Jerry Jones Testy at Super Bowl Ticket Trial

     DALLAS (CN) – Dallas Cowboys owner Jerry Jones faced harsh questioning Tuesday about his determination to set the all-time attendance record at Super Bowl XLV, where scores of fans were booted from the stadium or given seats with obstructed views.
     Lead plaintiff Bruce Ibe and six other ticketholders to the game between the Pittsburgh Steelers and the Green Bay Packers at Cowboys Stadium sued the National Football League in 2011.
     They claim temporary seats at the stadium were not installed and cleared by the Arlington fire marshal by game time, resulting in fans being reassigned to areas outside of the stadium or to seats with obstructed views of the field.
     They claim the NFL’s offers for compensation are not enough , as they do not reimburse them for travel costs, disappointment and frustration.
     Their attorney Michael Avenatti, with Eagan Avenatti of Newport Beach, Calif., called Jones to testify on the seventh day of trial.
     Jones appeared relaxed when answering questions about his role with the team and the league, smiling broadly and looking at jurors as he spoke.

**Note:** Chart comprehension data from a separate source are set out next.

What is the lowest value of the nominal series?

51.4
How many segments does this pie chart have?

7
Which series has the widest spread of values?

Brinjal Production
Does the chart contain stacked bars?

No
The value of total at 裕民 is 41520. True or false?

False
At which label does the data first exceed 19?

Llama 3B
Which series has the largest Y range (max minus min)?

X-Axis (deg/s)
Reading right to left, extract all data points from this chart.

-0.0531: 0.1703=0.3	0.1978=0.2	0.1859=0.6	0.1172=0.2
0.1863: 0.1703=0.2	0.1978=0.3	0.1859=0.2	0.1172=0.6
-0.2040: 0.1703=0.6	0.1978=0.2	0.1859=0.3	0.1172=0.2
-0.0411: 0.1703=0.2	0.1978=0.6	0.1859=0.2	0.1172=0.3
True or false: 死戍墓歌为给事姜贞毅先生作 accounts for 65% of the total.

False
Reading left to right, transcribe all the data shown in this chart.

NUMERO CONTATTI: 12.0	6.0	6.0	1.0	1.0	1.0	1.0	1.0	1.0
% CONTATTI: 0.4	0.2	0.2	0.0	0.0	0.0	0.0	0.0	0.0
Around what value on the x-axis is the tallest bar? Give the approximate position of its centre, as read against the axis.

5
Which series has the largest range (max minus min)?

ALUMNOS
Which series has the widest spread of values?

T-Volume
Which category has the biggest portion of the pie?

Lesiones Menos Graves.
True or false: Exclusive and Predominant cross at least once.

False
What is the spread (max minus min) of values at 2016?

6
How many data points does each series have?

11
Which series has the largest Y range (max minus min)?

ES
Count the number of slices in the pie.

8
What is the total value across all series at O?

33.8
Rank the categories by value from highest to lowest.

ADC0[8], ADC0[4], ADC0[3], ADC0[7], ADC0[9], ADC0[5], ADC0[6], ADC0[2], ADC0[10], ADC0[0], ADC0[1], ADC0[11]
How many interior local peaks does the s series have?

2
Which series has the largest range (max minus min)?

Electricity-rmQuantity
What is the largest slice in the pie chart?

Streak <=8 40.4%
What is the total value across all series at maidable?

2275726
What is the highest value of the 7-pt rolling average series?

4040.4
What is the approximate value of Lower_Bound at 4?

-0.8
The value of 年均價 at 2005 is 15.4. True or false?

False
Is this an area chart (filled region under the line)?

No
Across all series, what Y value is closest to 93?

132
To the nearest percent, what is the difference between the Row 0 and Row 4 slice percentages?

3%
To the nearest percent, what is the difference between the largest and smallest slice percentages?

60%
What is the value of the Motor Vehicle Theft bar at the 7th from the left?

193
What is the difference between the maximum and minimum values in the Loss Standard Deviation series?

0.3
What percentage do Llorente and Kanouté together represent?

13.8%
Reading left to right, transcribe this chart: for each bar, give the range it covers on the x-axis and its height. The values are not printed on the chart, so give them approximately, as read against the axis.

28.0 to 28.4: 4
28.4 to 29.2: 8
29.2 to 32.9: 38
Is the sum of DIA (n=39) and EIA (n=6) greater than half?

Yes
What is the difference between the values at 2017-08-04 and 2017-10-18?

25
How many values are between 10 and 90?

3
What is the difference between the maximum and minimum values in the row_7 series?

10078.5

But he quickly became tense and combative, focusing on Avenatti as the attorney began interrupting Jones’ answers.
     U.S. District Judge Barbara M.G. Lynn interjected repeatedly during the testy exchange, warning both men to be quiet when she was speaking, and saying, “This is not hand-to-hand combat.”
     Jones told jurors he did not know of the problem with the temporary seats until just before kickoff.
     He said he was aware that the first deadline for installation had passed, but was used to being “put on short notice.” Jones said it was the NFL’s responsibility to make sure the seats were installed properly, but acknowledged that public perception would hold him responsible.
     “No matter what happens at the stadium or with the Cowboys, I will be accountable,” he said.
     Jones’ testimony echoed that of NFL Commissioner Roger Goodell , who told jurors last week the league “accepts responsibility” for the seating failures.
     The Cowboys and Jones are no longer parties to the lawsuit.
     In a separate lawsuit in August 2014, Judge Lynn dismissed the Cowboys as a defendant because the game ticket “is a contract only between the NFL and a ticket purchaser.”
     Jones said that his desire for the Super Bowl attendance record did not matter, because the stadium was designed to hold up to 111,000 people.
     “You won’t accept my answer,” Jones said. “The record was automatically broken when we built the stadium.”
     A record 103,985 attended Super Bowl XIV at the Rose Bowl in Pasadena in 1980 – a number the 2011 game failed to beat by approximately 700 people.
     Jones agreed that he had told league officials he wanted to break the attendance record, but said the NFL refused his requests to sell more standing-room tickets, as the team does during Dallas Cowboys games.
     He did not deny sending an email message that compared ticket-buyers to “a shark hitting red meat” and that “however many tickets we print, people will buy.”
     “I do not recall saying that,” Jones said. “But it is a true statement.”
     Jones said he did not recall being involved in selecting the game’s temporary seating contractor. He told jurors his son, Cowboys executive vice president Stephen Jones, stayed at the stadium the night before the game to observe the seat installations.
     Jones said he is one of the more “hands-on” owners in the league, but that “at the end of the day, all the owners vote” on selecting Super Bowl hosts.
     The tense exchange was punctuated by periods of laughter from the gallery. When first asked about the stadium, Jones deadpanned that it has a football field.
     Judge Lynn teased Jones that he would not be in danger of perjury for calling Avenatti a “sweetheart” for helping him find a passage in an exhibit.
     NFL officials testified last week that they thought all the temporary seats would be installed by kickoff.
     Frank Supovitz, the league’s former senior vice president of events, said the NFL was forced to redirect workers installing 800 seats on game day to work on 2,400 other seats that the fire marshal rejected as unsafe. About 2,000 of those seats were installed and approved, leaving 1,200 incomplete seats.